I don’t know that Hawking is a proponent of any specific brane cosmology or multiverse theory but I know he has said there are possibly many universes essentially created from nothing and that because we are living creatures we obviously would only exist in a universe where life was possible. He goes on to suggest there could be other universes where life as we understand it simply could not exist, even things like matter and other universal building blocks of our existence in fact may not exist or may be so foreign as to be incomprehensible. Time as it matters to us might not even exist.

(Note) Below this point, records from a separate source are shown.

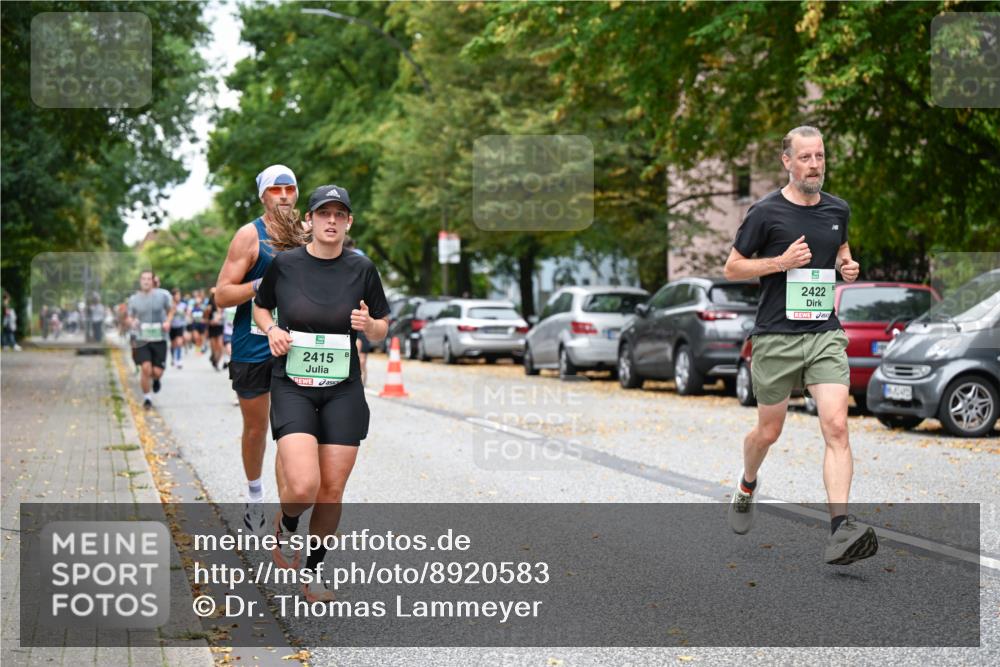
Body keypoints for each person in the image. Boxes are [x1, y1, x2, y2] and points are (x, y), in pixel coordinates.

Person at [723, 125, 873, 565]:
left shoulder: (838, 209)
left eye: (820, 156)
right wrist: (780, 262)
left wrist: (846, 265)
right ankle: (747, 482)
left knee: (837, 426)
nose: (814, 165)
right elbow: (732, 267)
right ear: (787, 161)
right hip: (776, 336)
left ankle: (840, 530)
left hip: (824, 333)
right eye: (805, 157)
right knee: (769, 432)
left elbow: (840, 248)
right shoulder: (765, 212)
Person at [253, 184, 389, 602]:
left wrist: (370, 326)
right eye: (324, 214)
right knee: (302, 488)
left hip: (343, 388)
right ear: (309, 220)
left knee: (331, 490)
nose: (332, 221)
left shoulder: (362, 268)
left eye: (339, 214)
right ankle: (287, 521)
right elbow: (260, 306)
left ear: (349, 222)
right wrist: (271, 330)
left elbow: (382, 326)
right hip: (293, 384)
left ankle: (312, 573)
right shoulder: (286, 265)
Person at [215, 164, 305, 536]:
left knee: (292, 430)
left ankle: (288, 512)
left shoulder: (306, 233)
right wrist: (260, 285)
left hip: (295, 346)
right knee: (256, 429)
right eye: (275, 189)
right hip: (252, 345)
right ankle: (255, 496)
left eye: (289, 188)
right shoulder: (249, 236)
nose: (283, 195)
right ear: (263, 195)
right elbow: (222, 294)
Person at [127, 270, 175, 409]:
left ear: (153, 281)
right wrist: (132, 322)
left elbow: (171, 309)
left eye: (149, 279)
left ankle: (156, 379)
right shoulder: (134, 299)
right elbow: (130, 316)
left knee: (156, 372)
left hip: (159, 337)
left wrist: (168, 322)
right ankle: (147, 398)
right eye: (144, 279)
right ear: (140, 281)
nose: (146, 281)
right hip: (142, 338)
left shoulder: (163, 295)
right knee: (145, 368)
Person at [344, 235, 372, 384]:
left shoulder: (359, 260)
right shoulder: (362, 259)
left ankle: (359, 385)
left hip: (359, 315)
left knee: (360, 358)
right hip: (355, 316)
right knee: (360, 359)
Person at [205, 287, 225, 370]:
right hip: (212, 328)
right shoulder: (210, 306)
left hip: (220, 327)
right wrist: (210, 321)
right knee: (214, 347)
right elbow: (205, 318)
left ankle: (216, 361)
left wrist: (220, 317)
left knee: (220, 346)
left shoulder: (222, 303)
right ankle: (213, 357)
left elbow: (224, 314)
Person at [169, 289, 188, 368]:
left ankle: (179, 360)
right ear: (173, 296)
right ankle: (173, 358)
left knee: (179, 342)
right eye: (177, 295)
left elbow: (187, 314)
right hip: (172, 326)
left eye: (179, 295)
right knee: (173, 344)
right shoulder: (170, 305)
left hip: (180, 326)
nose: (178, 297)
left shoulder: (183, 305)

Time is not a universal, so there probably couldn’t be any sort of “metatime” either. But there are obviously changing states. If for example brane cosmology is true and colliding branes explain universe creation then obviously the branes are engaged in some sort of motion or alternating of state. But quite possibly time only has any meaning inside the universes created by these collisions. The theories on brane cosmology I have read have speculated brane-to-brane collisions would be “infrequent” from the perspective from inside a brane but that in the “bulk” time as a concept probably doesn’t exist. As far as we know all of the constants of our universe (including c), and all the field energies could possibly not exist at all, or could all exist in some strange collusive manner that defies anything that we could express in terms that would make sense because our thinking is irrevocably locked into thinking of things in the context of the only reality we know.

Most likely of course if there is any sort of “external multiverse” it is wholly unknowable and inconceivable.